Guest speaker Silvera Castro briefly traced the development of Jamaican popular music, with names of performers such as Joe Hibbert, Leslie Thompson, Count Ossie, The Paragons, The Clarendonians, The Gaylads and The Wailers mentioned along the timeline. However, Castro said, "throughout our history we have never really recognised the creativity, the genius of our musicians".

However, he said, while "the majority of Jamaicans tend to see music as an extra discipline that is not important to our society, this needs to change and it seems to be changing."

He duly gave the Tribute to the Greats organisers credit for honouring the persons they have in the previous 18 stagings and those who will be recognised on the 19th. Castro also encouraged corporate Jamaica, to give a more meaningful contribution to initiatives like Tribute to the Greats. "Don't just piggyback on the talent. Invest in the music," he encouraged.

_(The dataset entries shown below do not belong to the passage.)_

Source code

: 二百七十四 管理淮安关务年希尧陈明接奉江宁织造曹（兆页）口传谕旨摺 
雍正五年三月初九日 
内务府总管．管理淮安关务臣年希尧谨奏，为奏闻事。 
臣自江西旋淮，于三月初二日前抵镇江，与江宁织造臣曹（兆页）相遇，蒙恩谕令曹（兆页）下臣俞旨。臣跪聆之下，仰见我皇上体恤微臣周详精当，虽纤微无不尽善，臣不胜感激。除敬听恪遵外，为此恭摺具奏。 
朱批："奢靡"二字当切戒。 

Kingsley Goodison gave a rundown of the awardees, but also looked at the development of Jamaican popular music from another perspective.

"Growing up on Orange Street, close to Prince Buster and all those people, when the Jamaican music started to come of age at that stage, a lot of long-time journalists wanted to style it as 'gully music', 'one-chord music', 'two-chord music'," he said.

"This idea came to me when I saw how destitute some of those who made some of the big songs were. I said, these guys, it is not so much about the money but the 'smaddification', as Rex Nettleford said. I said I am going to do something about it."

Kingsley said that at "the time it started, I saw the reaction of the guys. When they got the certificate, they were so proud."

Norma Brown hosted the launch, while Tricia Richardson of the CHASE Fund asked for blessings on the event.